Copy the lines below word for word, leaving out the pictures.
■ ■ ■ ■ ■
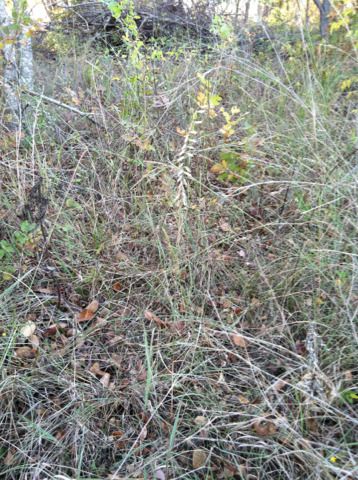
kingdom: Plantae
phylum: Tracheophyta
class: Liliopsida
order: Poales
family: Poaceae
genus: Bouteloua
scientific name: Bouteloua curtipendula
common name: Side-oats grama
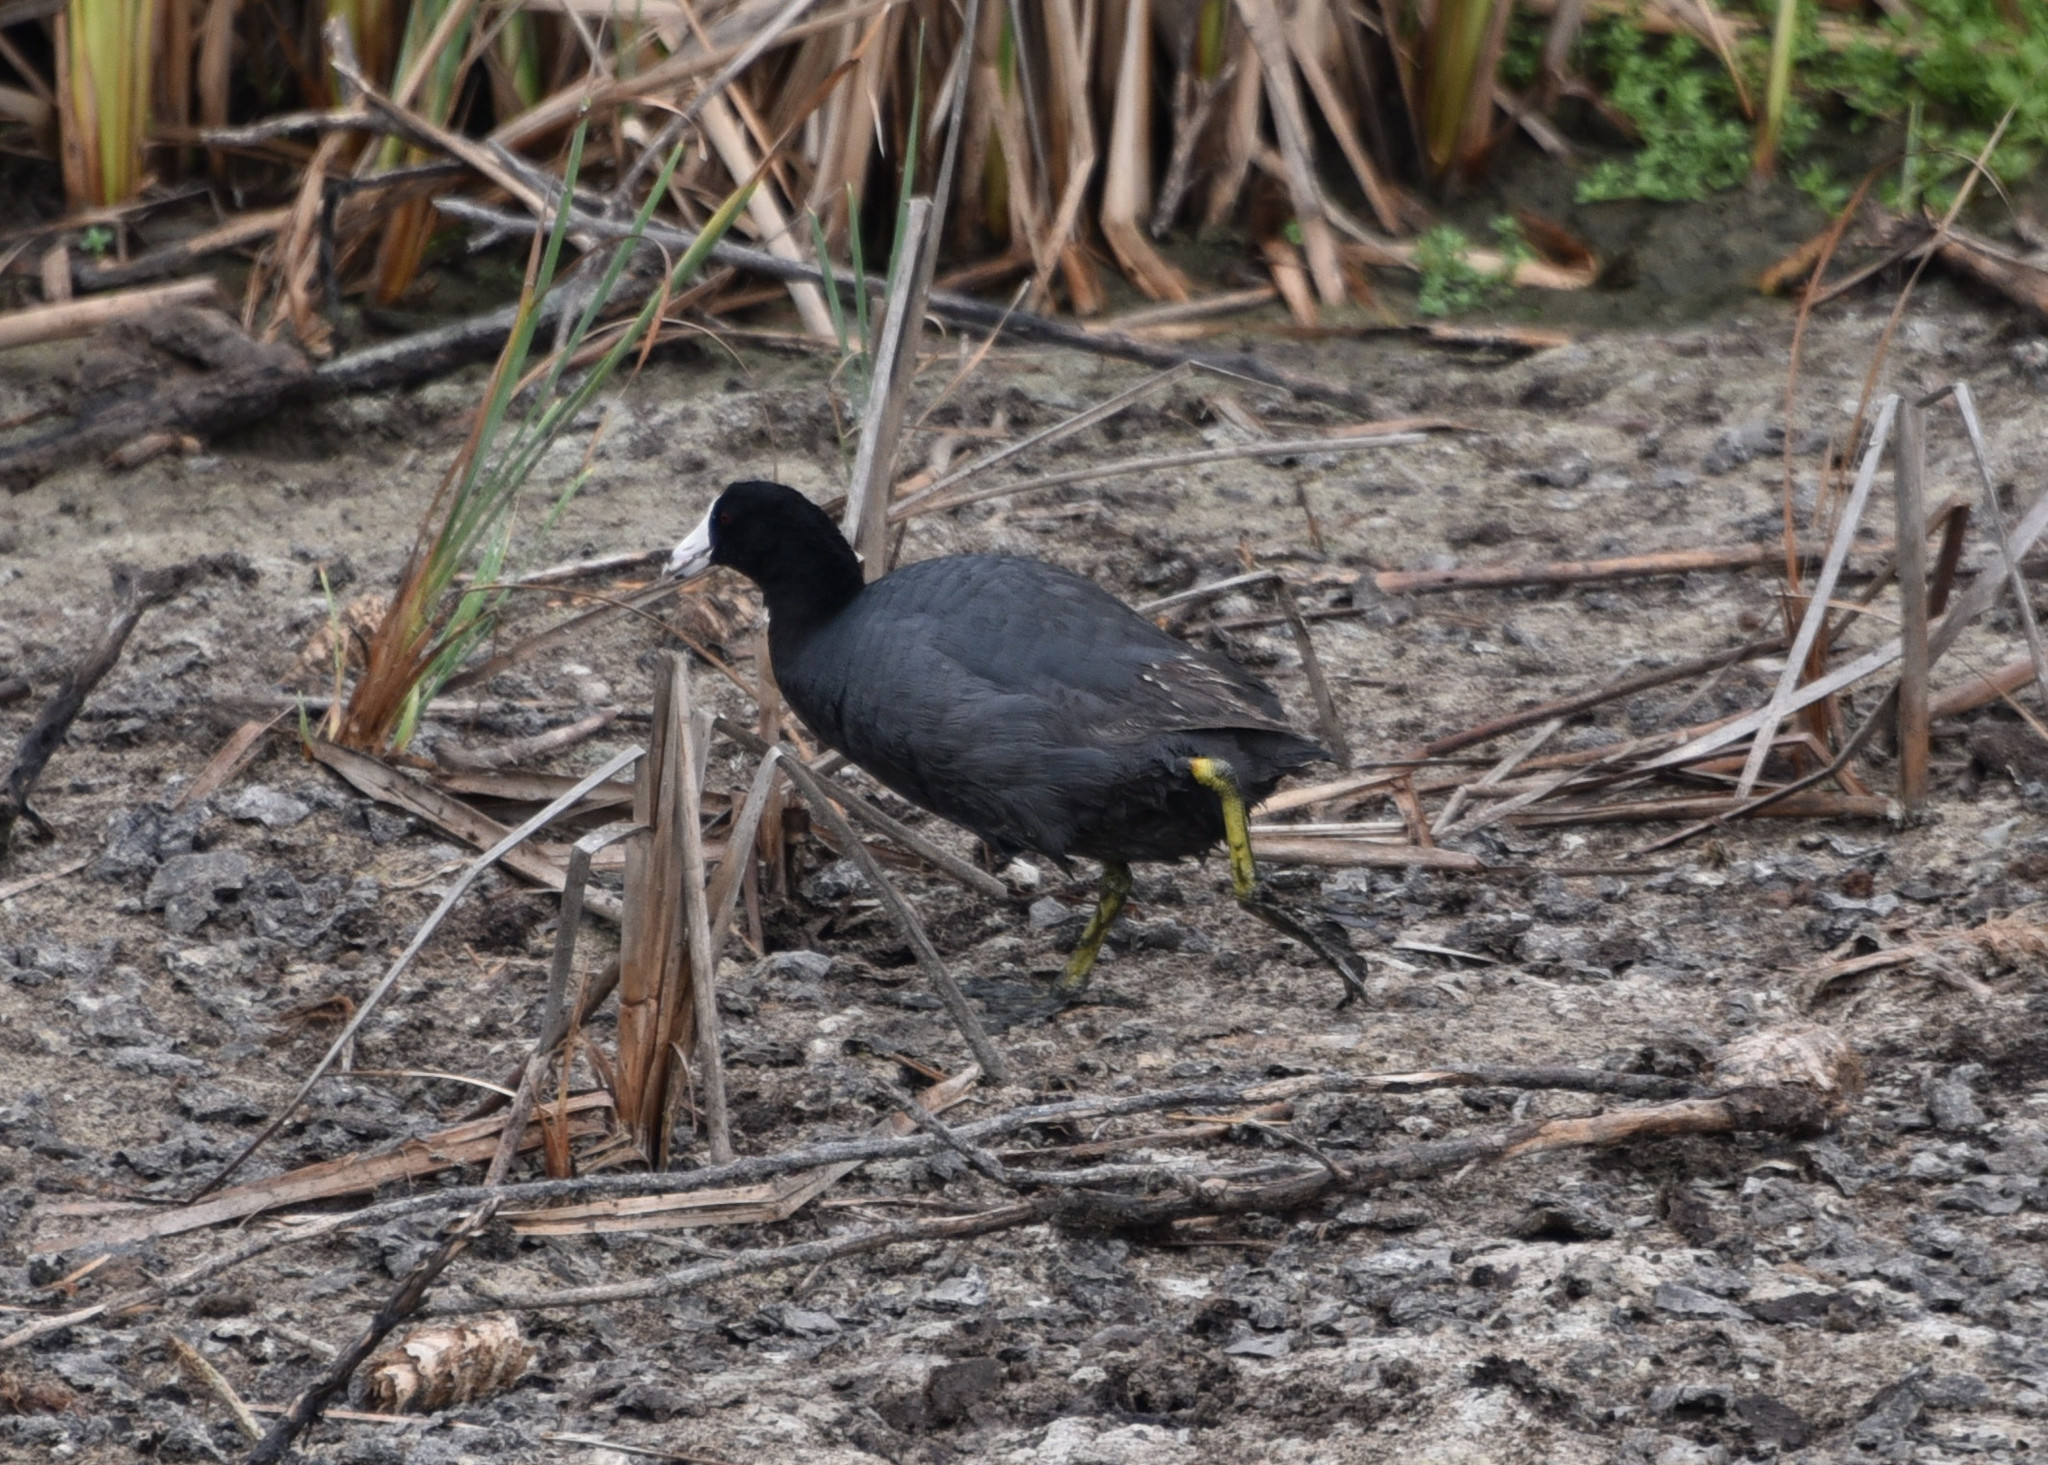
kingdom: Animalia
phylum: Chordata
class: Aves
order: Gruiformes
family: Rallidae
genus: Fulica
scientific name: Fulica americana
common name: American coot
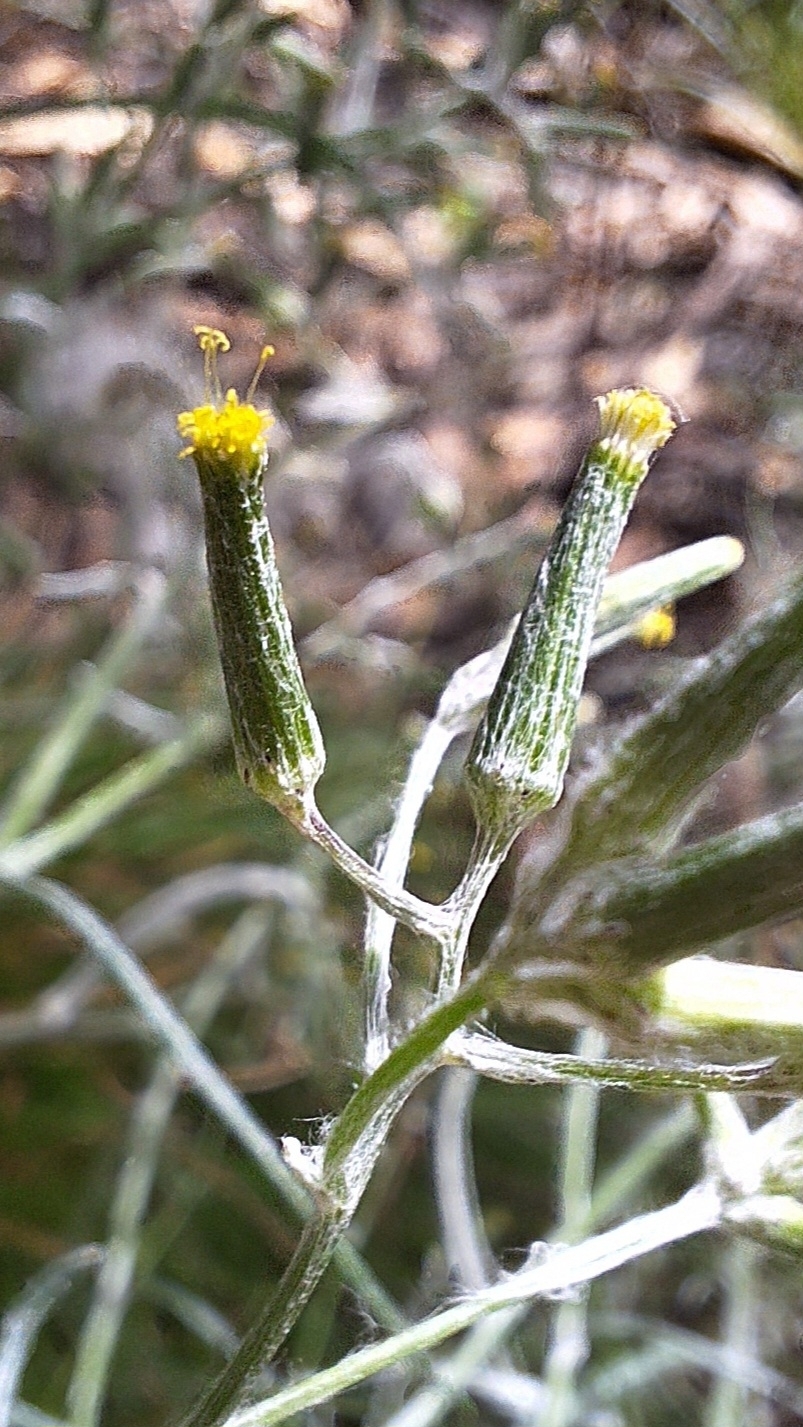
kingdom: Plantae
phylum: Tracheophyta
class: Magnoliopsida
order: Asterales
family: Asteraceae
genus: Senecio
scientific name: Senecio quadridentatus
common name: Cotton fireweed
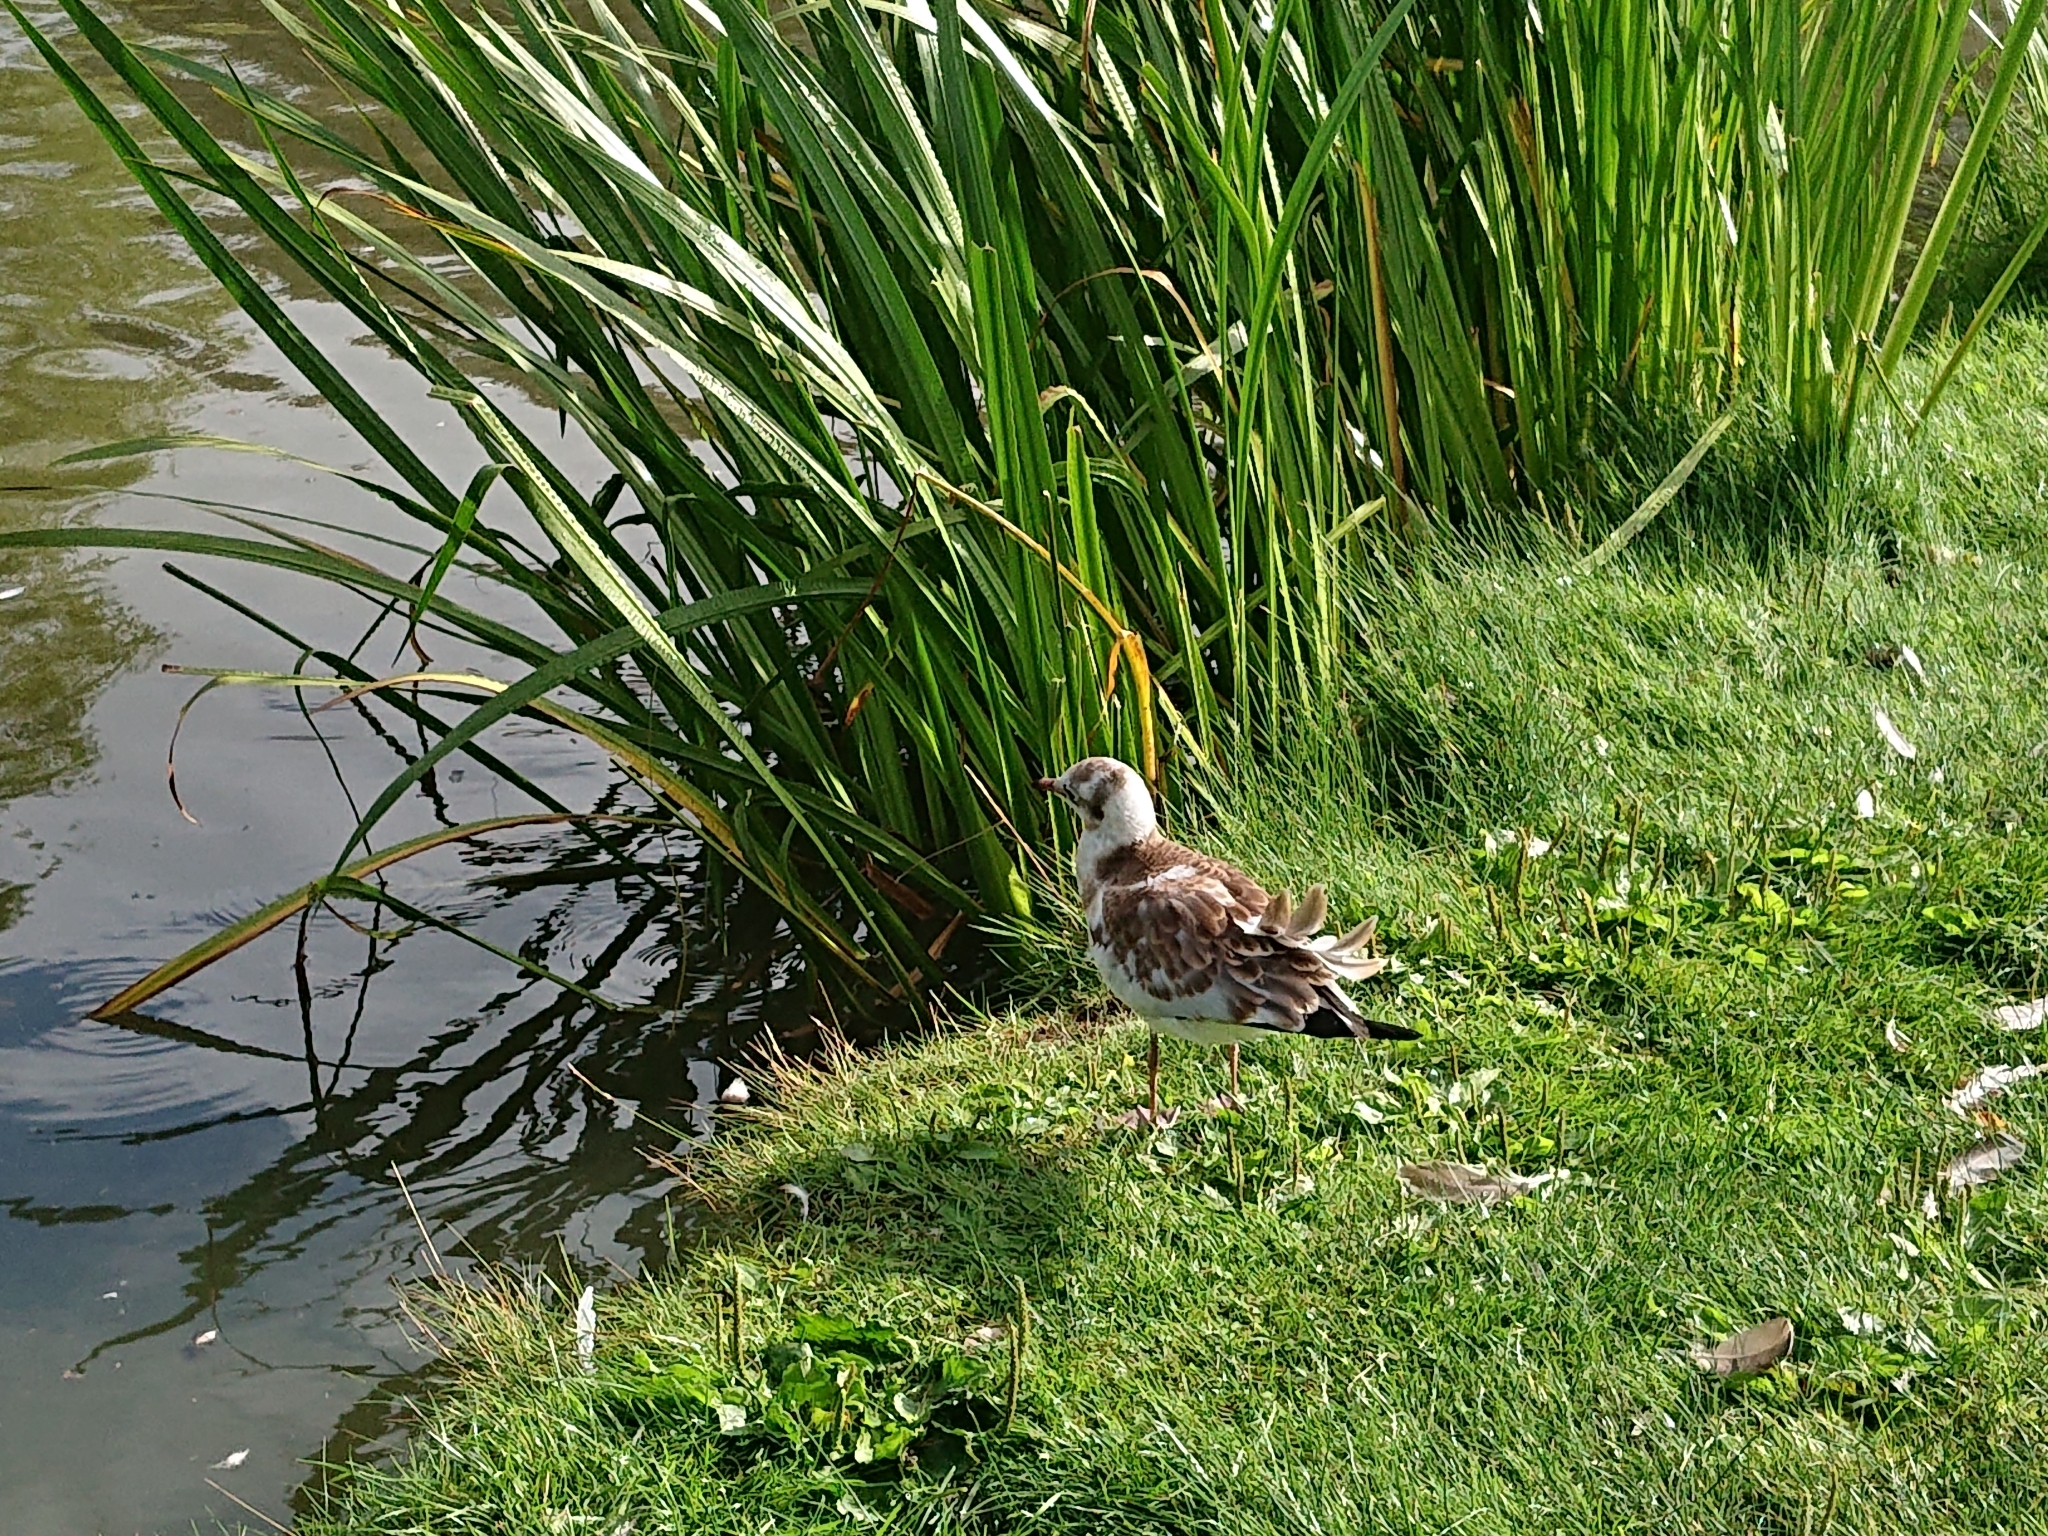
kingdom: Animalia
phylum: Chordata
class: Aves
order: Charadriiformes
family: Laridae
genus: Chroicocephalus
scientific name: Chroicocephalus ridibundus
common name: Black-headed gull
■ ■ ■ ■ ■
▶ Task response
kingdom: Plantae
phylum: Tracheophyta
class: Liliopsida
order: Poales
family: Poaceae
genus: Bouteloua
scientific name: Bouteloua curtipendula
common name: Side-oats grama
kingdom: Animalia
phylum: Chordata
class: Aves
order: Gruiformes
family: Rallidae
genus: Fulica
scientific name: Fulica americana
common name: American coot
kingdom: Plantae
phylum: Tracheophyta
class: Magnoliopsida
order: Asterales
family: Asteraceae
genus: Senecio
scientific name: Senecio quadridentatus
common name: Cotton fireweed
kingdom: Animalia
phylum: Chordata
class: Aves
order: Charadriiformes
family: Laridae
genus: Chroicocephalus
scientific name: Chroicocephalus ridibundus
common name: Black-headed gull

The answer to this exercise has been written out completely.